I was asked to submit to a lumbar puncture (spinal tap) at that time back in 2001 - I refused. My husband just having been diagnosed with scleroderma and two small children to care for - a career to try to build with no education or training - I couldn't do it.

Now, here I am again with this same cop-off, even having been formally diagnosed with MS TWICE.

I give up.

Monday, December 10, 2012

When to call a Doctor

This morning in PT - another seriously over the top work out of the bad leg that led to yet another fall - I explained the tremors since doing the steroid therapy. My therapist felt this should be reported to the doctor.

When you have MS, there are so many sensations, pains, and quirks that go with the MonSter - they become part of your every day.

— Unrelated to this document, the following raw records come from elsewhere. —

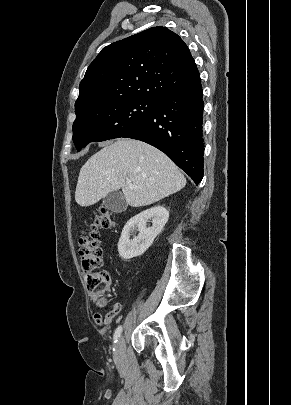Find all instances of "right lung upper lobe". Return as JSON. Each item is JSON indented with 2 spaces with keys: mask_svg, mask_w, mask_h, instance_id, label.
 Masks as SVG:
<instances>
[{
  "mask_svg": "<svg viewBox=\"0 0 291 405\" xmlns=\"http://www.w3.org/2000/svg\"><path fill=\"white\" fill-rule=\"evenodd\" d=\"M200 77L184 41L166 27H153L114 42L89 65L75 111L126 97L157 99Z\"/></svg>",
  "mask_w": 291,
  "mask_h": 405,
  "instance_id": "cb5924a9",
  "label": "right lung upper lobe"
}]
</instances>
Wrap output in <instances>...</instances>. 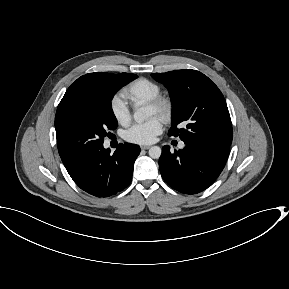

You learn the sinking, foggy feeling that signals your headed into the afternoon activity-stopping fatigue-the one, if you don't obey, will take out your voice, your legs, your concentration. You learn how far you can walk before your legs will just collapse, and how much is too much. You learn new ways to do almost everything you do every day, and how little you really can do.

So, when is it time to call a doctor? Since the steroids, I go into a tremulous fit every time I stand from a seated position (I know, weird, right? - most of this is). I have tingling in my hands now - both of them - pretty regularly. The tremors in my arms and hands are persistent and new.

More than anything, since the steroids, I am much more confused. I learned yesterday the reason I'm having so much trouble crocheting is because I am having a lot of trouble counting. This was one of the only things I could come up with that I might be able to do to make money, though likely far from a livable salary. Now, another path shut down.

My words just aren't coming and, worst of all, the speech problems have begun to resurface. I wonder did I not take enough steroid, but what would have happened if I did? In any case, it's time to fess up and see if the dosage really was right, or if this MonSter just isn't going to stop anymore. So, I've called the Doctor.

Thursday, December 6, 2012

SO Confused

Literally - about a lot of things, but just in general even more.

I'm making holiday gifts. Somehow, I managed to knit in the wrong direction several times this morning - making a very lopsided start to a vest. I had to rip the project out three times this morning, taking me hours, getting tired and needing a nap thinking that would make things better. It didn't.

I decided to make lunch. I made an egg with brown rice. It was really good - shared with the dogs, only to return to the kitchen to find the miso soup I'd made earlier on the counter. I left it there to cool and completely forgot it was there.

Yesterday, I turned on my tea kettle for tea, forgot about it until the smoke came. No more tea kettle.